No Republican should be surprised at the evolution of the Republican Party.
Reagan started it.
He’s the man who gave credence to the idea that we should be scared of government. He was a very effective communicator, and he gave voice to political nihilism.
I also read that column by Brooks and Stephens. I am currently researching and writing a book about 19th century American history. As I do so, I am struck by the time correspondence between the Second Great Awakening (roughly 1790-1840) in America and the Industrial Revolution in Britain and the U.S. One thesis I am developing is that religious ferment in the U.K. and American fell on fertile soil because so many people were spiritually, socially and economically unmoored by the shift from agrarian to industrial production, rural to urban living. I see a parallel between then and now. I agree with you, Stephens and Brooks that we now have widespread bewilderment, fear and alienation in our society. One of the many thoughts I have when I walk by a homeless or addicted person in downtown Seattle (every five feet it seems) is “Where are your roots? Why has a moral and spiritual foundation for your life gone so badly missing?” I doubt that revival meetings and novel religious sects are going to cut it today.

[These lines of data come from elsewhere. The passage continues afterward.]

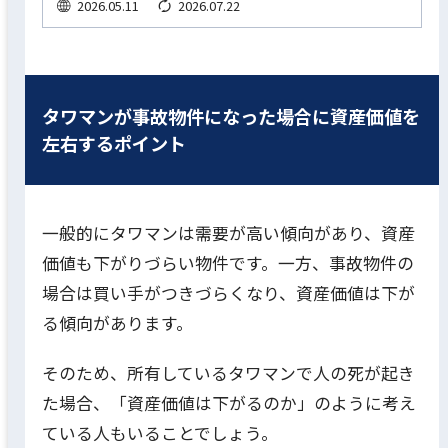
2026.05.11
2026.07.22
タワマンが事故物件になった場合に資産価値を
左右するポイント
一般的にタワマンは需要が高い傾向があり、資産
価値も下がりづらい物件です。一方、事故物件の
場合は買い手がつきづらくなり、資産価値は下が
る傾向があります。
そのため、所有しているタワマンで人の死が起き
た場合、「資産価値は下がるのか」のように考え
ている人もいることでしょう。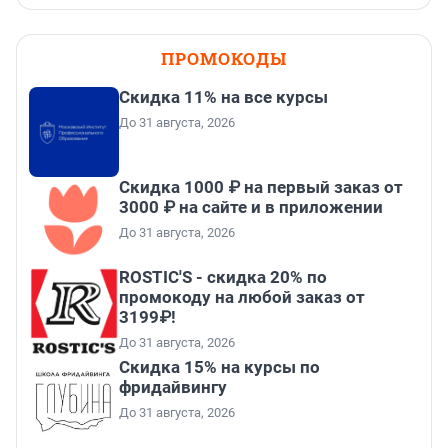
ПРОМОКОДЫ
Скидка 11% на все курсы
До 31 августа, 2026
Скидка 1000 ₽ на первый заказ от
3000 ₽ на сайте и в приложении
До 31 августа, 2026
ROSTIC'S - скидка 20% по
промокоду на любой заказ от
3199₽!
До 31 августа, 2026
Скидка 15% на курсы по
фридайвингу
До 31 августа, 2026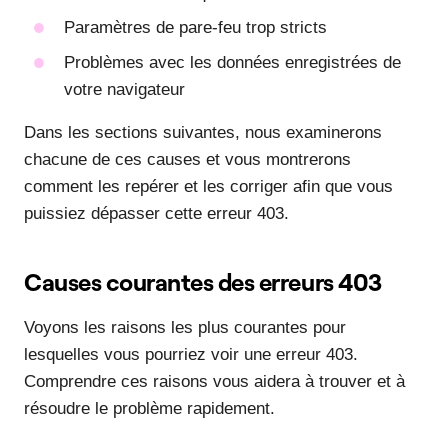
Paramètres de pare-feu trop stricts
Problèmes avec les données enregistrées de
votre navigateur
Dans les sections suivantes, nous examinerons
chacune de ces causes et vous montrerons
comment les repérer et les corriger afin que vous
puissiez dépasser cette erreur 403.
Causes courantes des erreurs 403
Voyons les raisons les plus courantes pour
lesquelles vous pourriez voir une erreur 403.
Comprendre ces raisons vous aidera à trouver et à
résoudre le problème rapidement.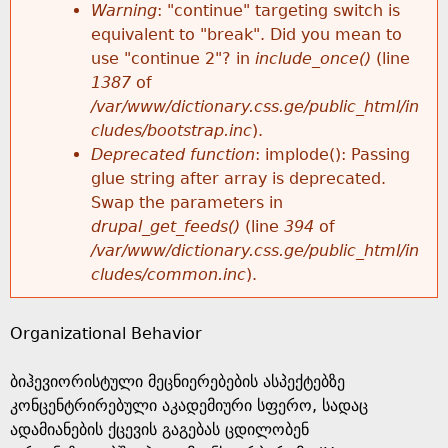
k
Warning
: "continue" targeting switch is
r
e
equivalent to "break". Did you mean to
h
y
use "continue 2"? in
include_once()
(line
o
w
1387
of
e
o
/var/www/dictionary.css.ge/public_html/in
r
r
cludes/bootstrap.inc
).
r
d
Deprecated function
: implode(): Passing
m
s
glue string after array is deprecated.
e
Swap the parameters in
e
drupal_get_feeds()
(line
394
of
/var/www/dictionary.css.ge/public_html/in
s
cludes/common.inc
).
s
Organizational Behavior
a
ბიჰევიორისტული მეცნიერებების ასპექტებზე
g
კონცენტრირებული აკადემიური სფერო, სადაც
ადამიანების ქცევის გაგებას ცდილობენ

Yeah, poor us. This sounds like a bad country song played on a jukebox in a honky tonk. “She left me cryin’ for a no-good rounder from Laramie.” Can’t depend on the Party anymore. Or the church or those damned university professors or anybody else. How about looking at ourselves? We might find out what we really think and believe.
Yes, Reagan did seem to kind of get the ball rolling, downhill of course.
Yes, it’s the society that turns to these “leaders” – Brooks and his friends can’t get the old Republican party back, because it doesn’t sell any more. The people buy resentment, and the reasons why probably go back to Reagan as well to some extent.
But you never know, they might buy a genuine conservative policy perspective, if conservative didn’t have to mean irresponsible exploitation, if it didn’t have to mean lies and resentment. All we have to do is reform election processes to make 3rd parties viable, break the back of social media and its bubble problem, and maybe a few other major changes.
Also read Brooks and Stephens and resonated with me.
I no longer recognize the Democrat party – Jack and Bobby Kennedy, Hubert Humphrey, Scoop, Lyndon and others.
Yet I am still a Democrat – yearning to register as an “Independent” – because I believe it’s core values still resonate with me.
Things change and I get it yet if I could “beam” myself back to an earlier time would do so in a nano second.
Good luck future generations. We built a pretty good Country and like Franklin, “hope you can keep it.”
Since we have no party registration in Washington State, you can feel free to call yourself an Independent any time. No one will notice.
BTW, we don’t call ourselves the Democrat Party. It’s an offensive slur made by Republicans.